Our hives swarm every spring. They just get to big. Each hive has (2) 9 5/8. One hive body and the other for a large honey super and (1) 6 5/8 honey super. We have tried many cominations, including double hives to make room but they swarm anyway. If we see that they are working well all the way up in the 6 5/8, we add one more.


----------



## justgojumpit (May 5, 2003)

Try removing some of the honey laden frames from the upper deep hive body, and replacing it with an empty frame. Sometimes the bees get honeybound, and they have no more room to expand the brood nest. This might be why they are swarming. Perhaps, if the bees are not honey bound, you could wait until the hive starts getting congested, and then take only three frames for the split, without taking the queen. That would free up some space for the full hive, and give you a new hive that will grow thoughout the year. Don't expect honey from the split though, and you may need to feed it through the summer months when nectar can be in short supply.

justgojumpit


----------



## Dahc (Feb 14, 2006)

justgojumpit said:


> Try removing some of the honey laden frames from the upper deep hive body, and replacing it with an empty frame.

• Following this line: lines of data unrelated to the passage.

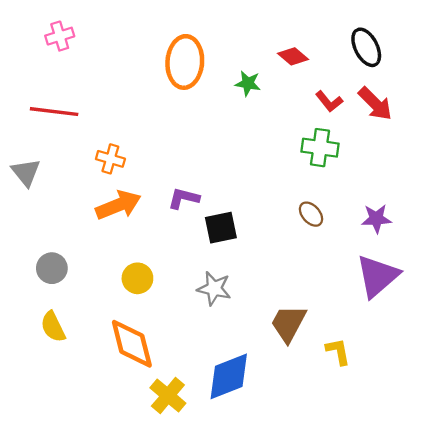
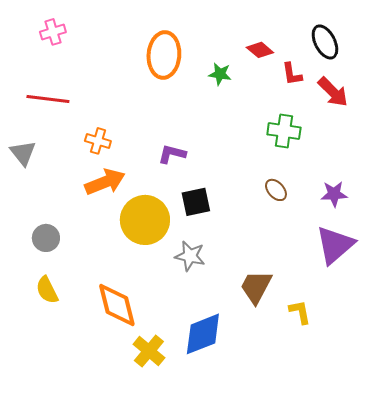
red L-shape: (329, 101) -> (292, 74), moved, turned 30
purple L-shape: (184, 198) -> (172, 154), moved
yellow circle: (137, 278) -> (145, 220), moved, size x1.8

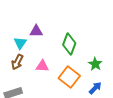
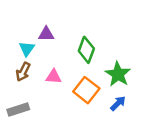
green star: (95, 64) -> (118, 74), size x1.5

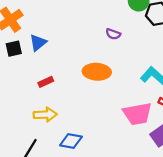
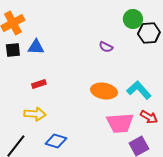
blue triangle: (38, 43) -> (36, 47), turned 36
orange ellipse: (97, 72) -> (104, 91), moved

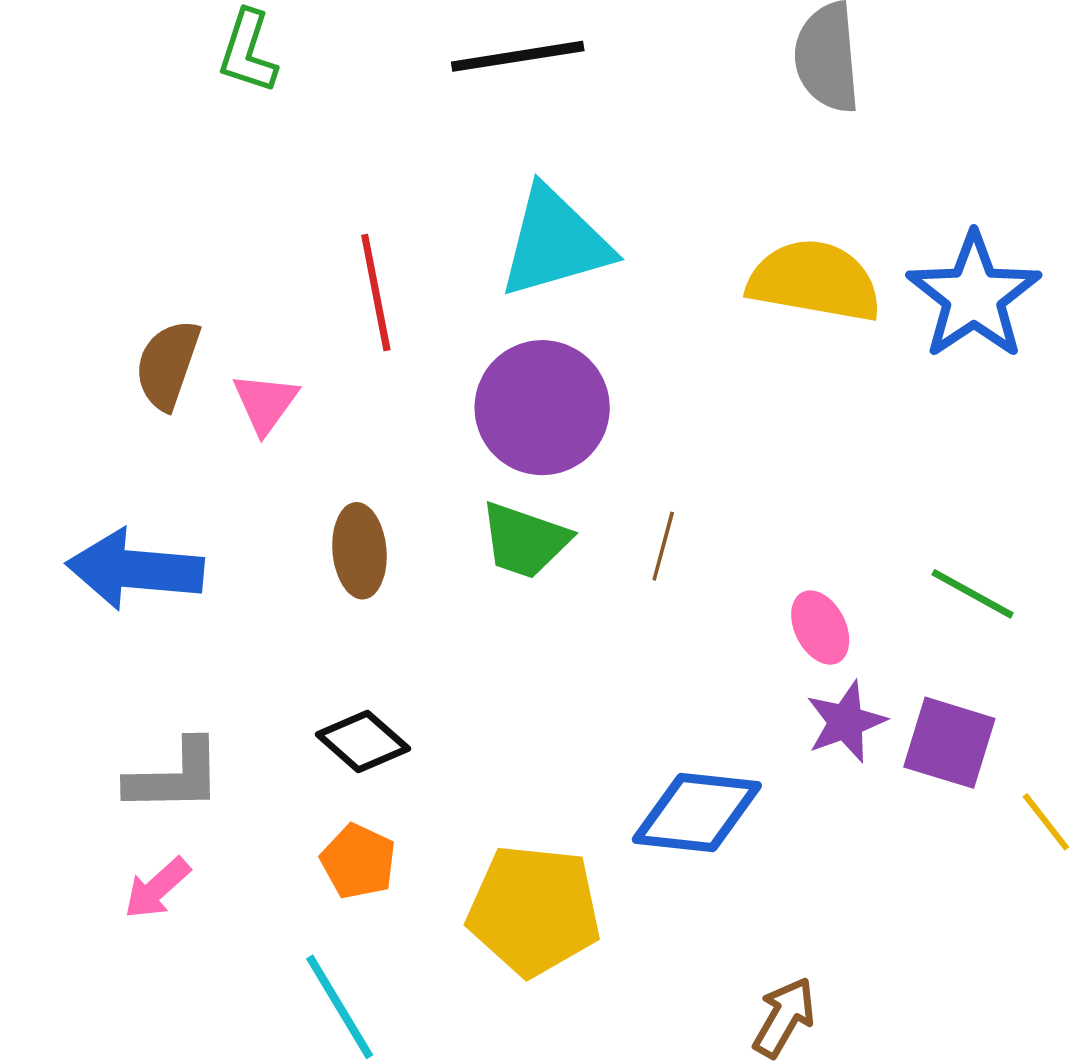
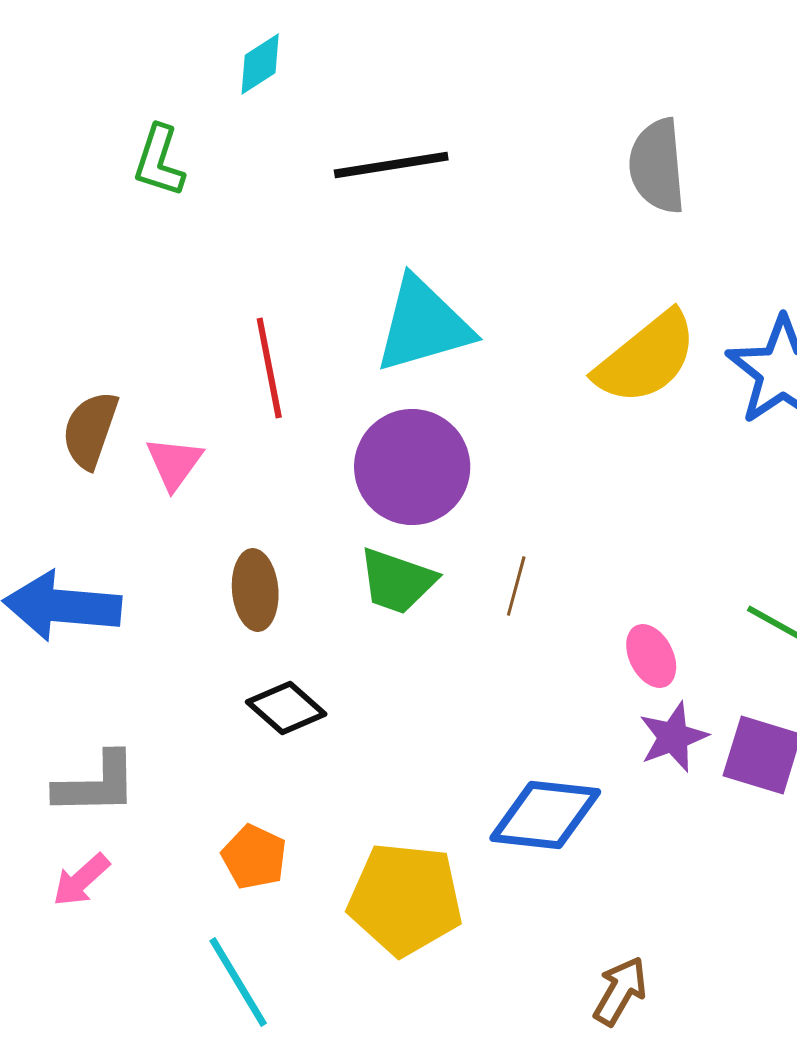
yellow semicircle: (814, 281) -> (646, 358), turned 131
black diamond: (363, 742) -> (286, 708), moved

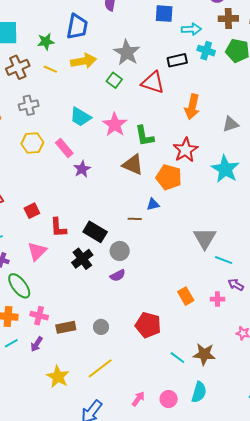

Sometimes the bees get honeybound, and they have no more room to expand the brood nest. This might be why they are swarming. Perhaps, if the bees are not honey bound, you could wait until the hive starts getting congested, and then take only three frames for the split, without taking the queen. That would free up some space for the full hive, and give you a new hive that will grow thoughout the year. Don't expect honey from the split though, and you may need to feed it through the summer months when nectar can be in short supply.
> 
> justgojumpit


There are never really any honey laden frames, so to speak, in the upper 9 5/8. Many times in late spring, we may be able to get 4-6 full frames from them but the center 3-5 frames have a lot of brood in them, even after a swarm. If we try to take advantage of this and keep building up with honey supers and try to allow the hive to have two hive bodies, they wont do it for us...lol. They just work on one honey super above the 9 5/8's. We never get the amount of honey that others claim to get but we have nothing to hinder them like tracial mites, hive bettles or wax moths.

They always swarm in mid-march but they are very quick about it. There may be two or three days that we notice extra activity outside the hive and then all of a sudden, there's a swarm popping around the property. Before that, it could be 60 degrees or it could be 40 degrees but most of the time, it is to cold to be checking out the hives.

The sun hits the hives at 7:30-8am and then hives get shaded at about 5-6pm. There is a lot of agriculture in this area so they have access to plenty of nectar and pollen.


----------



## Hee Haw (Mar 23, 2006)

Hey Dahc,
You may want to start doing a reverse on your double brood hives in early spring, and when they move all the way back up in the top brood hive reverse them again. This usually takes about 2 and 1/2 weeks here for my bees to get back to the top of the brood hive. That way as the queen moves up to lay, you are allowing her more room to keep laying.
For so reason,if youve ever noticed the queen will not lay totally across on the bottom brood frames, this is where that Ive read according to the inventer,Mr. Miller years ago used a devise,called a slatted rack, that goes between the bottom of the brood hive and the bottom board. He claimed this gave the hive more ventalation, to prevent swarms and also claimed, that with the use of this devise the queen would lay from the very bottom of the frame all the way across and up. This piece of equipment never really caught on,but some sware by it, and Better Bee Supply sales them, listed as Slatted Rack.


----------